### Job
Reproduce the lines of the records unchanged, starting with the line that holds "genus: Trichoderma" and running through the end of the records, both ends included. Leave the pictures out of your answer.

[Data records]
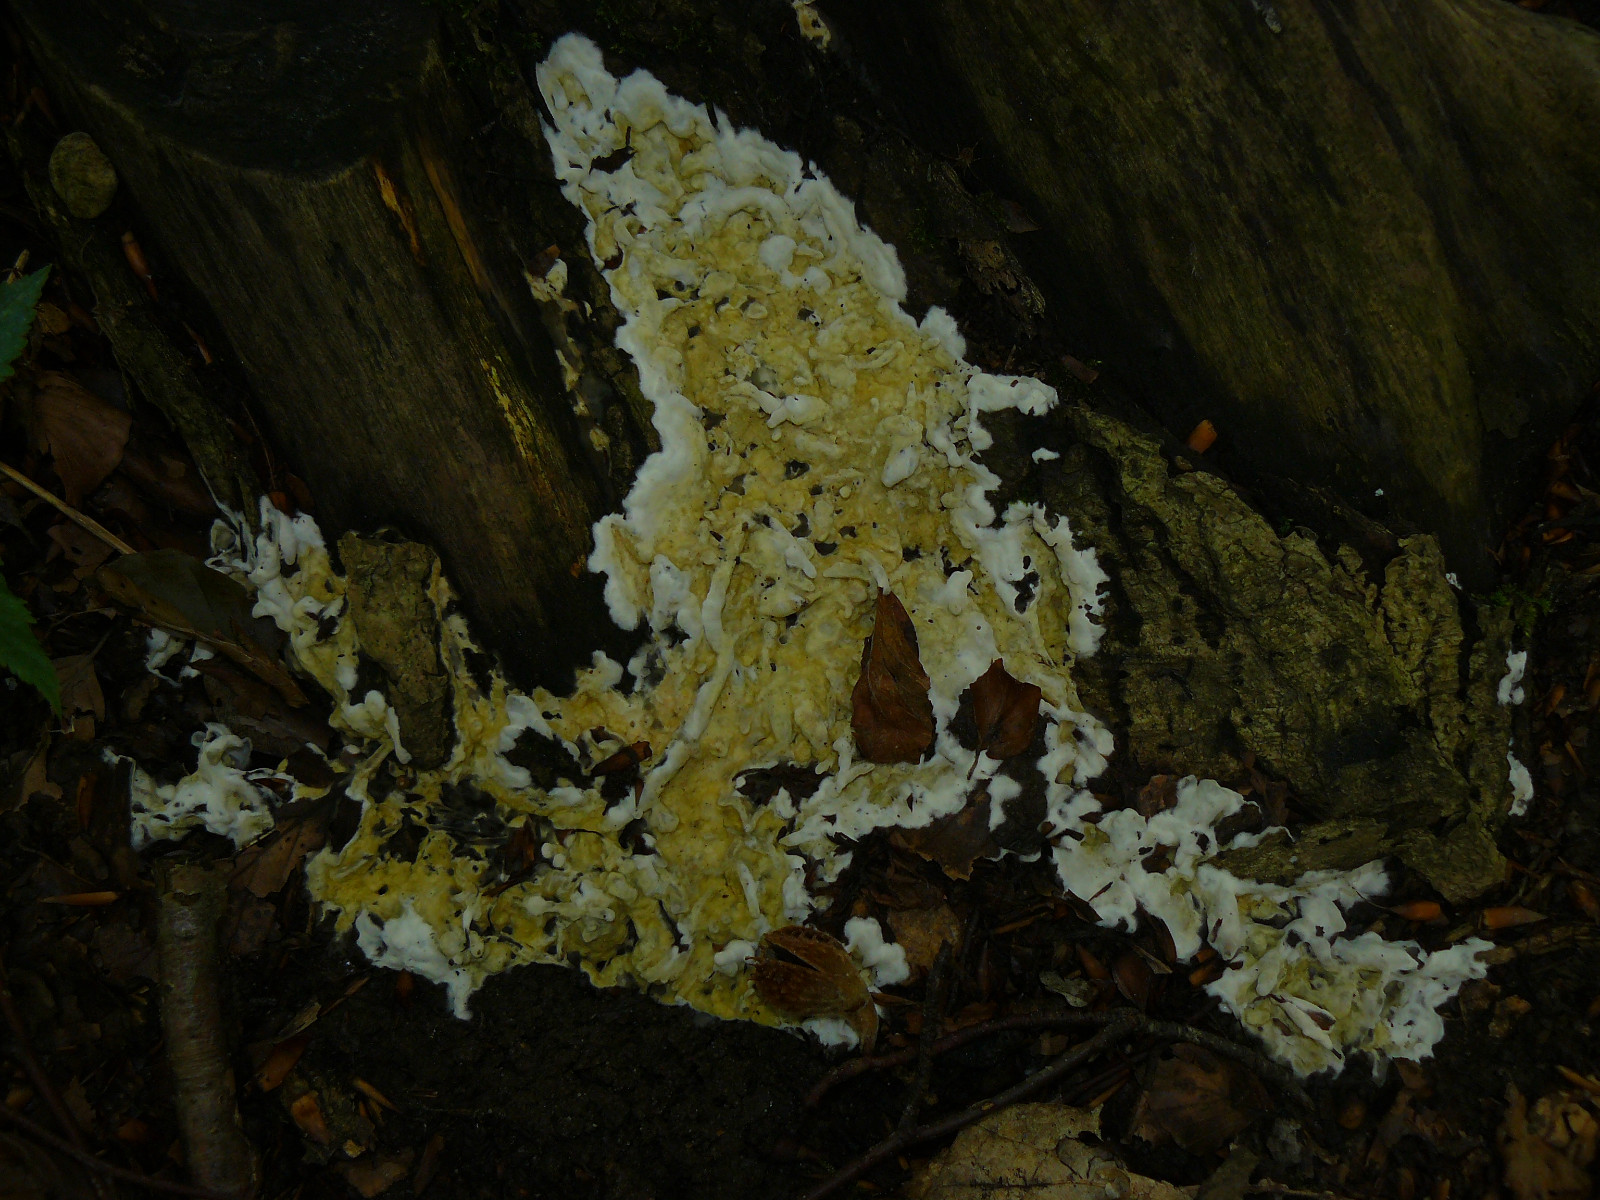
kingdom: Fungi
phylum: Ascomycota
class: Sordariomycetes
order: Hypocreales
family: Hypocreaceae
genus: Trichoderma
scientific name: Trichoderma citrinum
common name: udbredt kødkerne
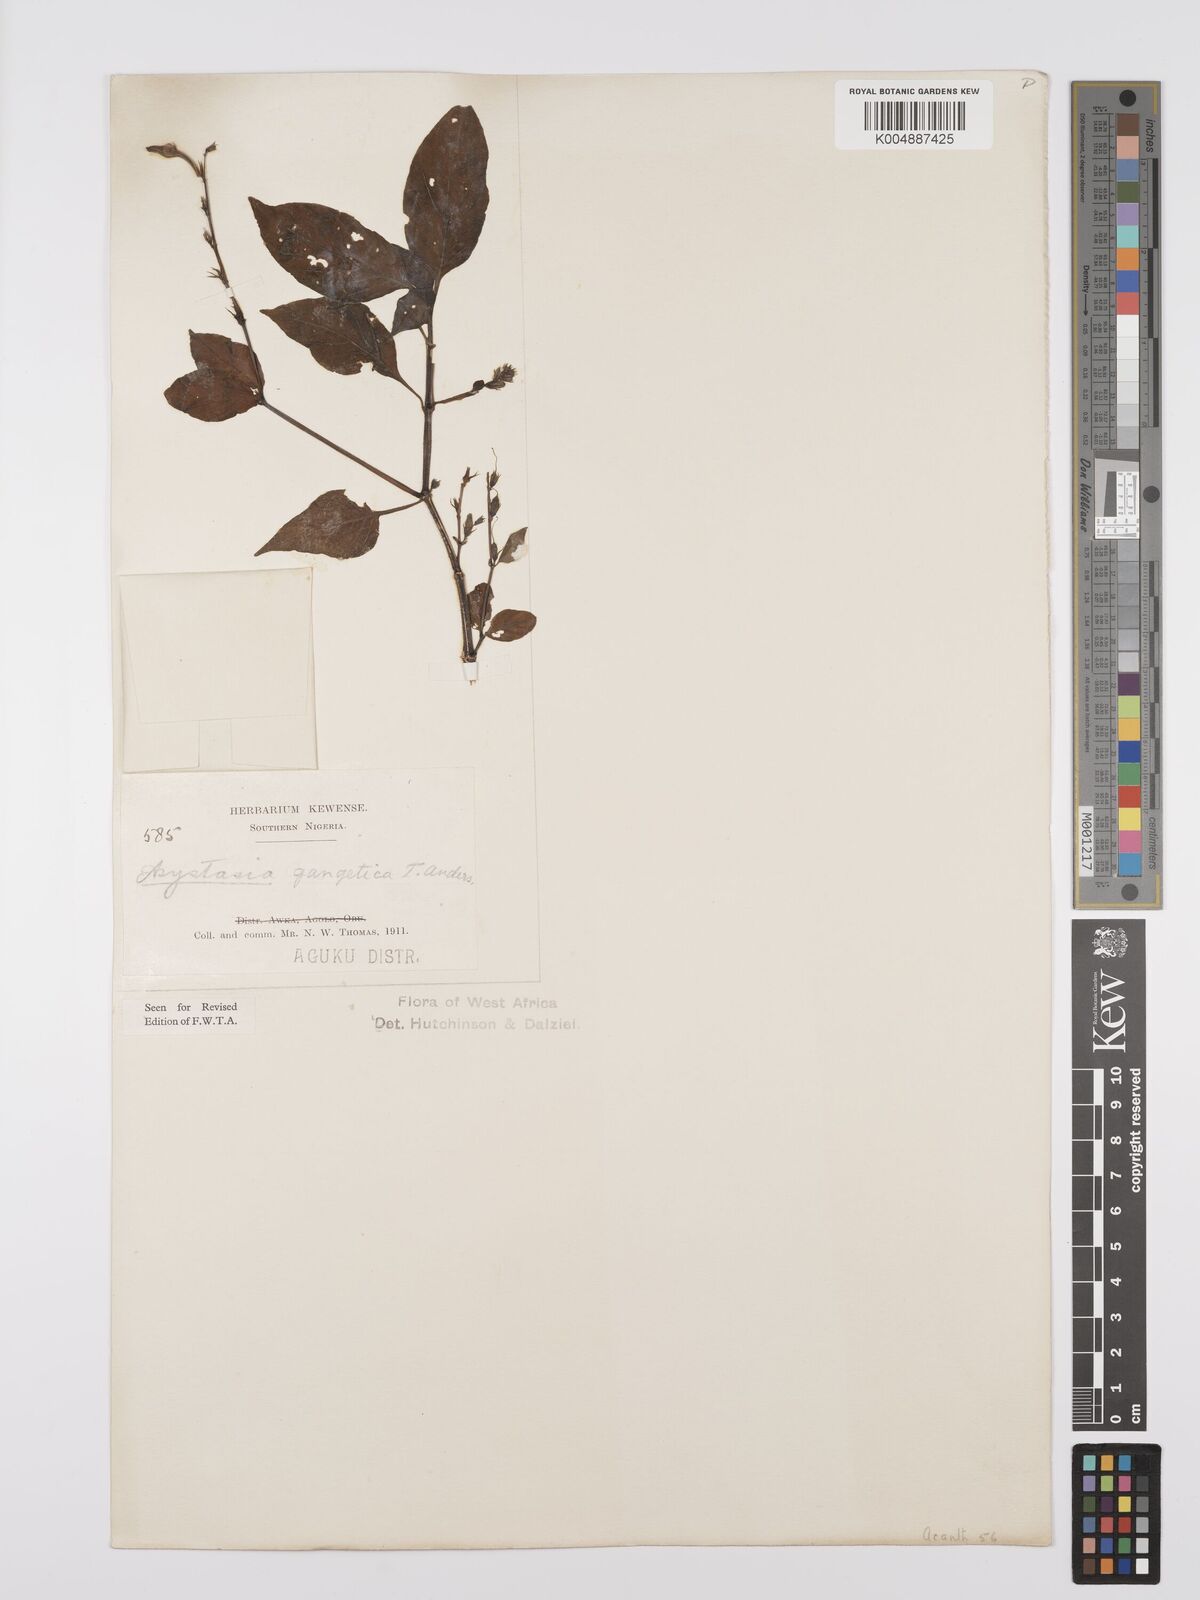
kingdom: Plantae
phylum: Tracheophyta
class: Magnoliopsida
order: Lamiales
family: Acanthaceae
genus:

### Written reply
genus: Trichoderma
scientific name: Trichoderma citrinum
common name: udbredt kødkerne
kingdom: Plantae
phylum: Tracheophyta
class: Magnoliopsida
order: Lamiales
family: Acanthaceae
genus:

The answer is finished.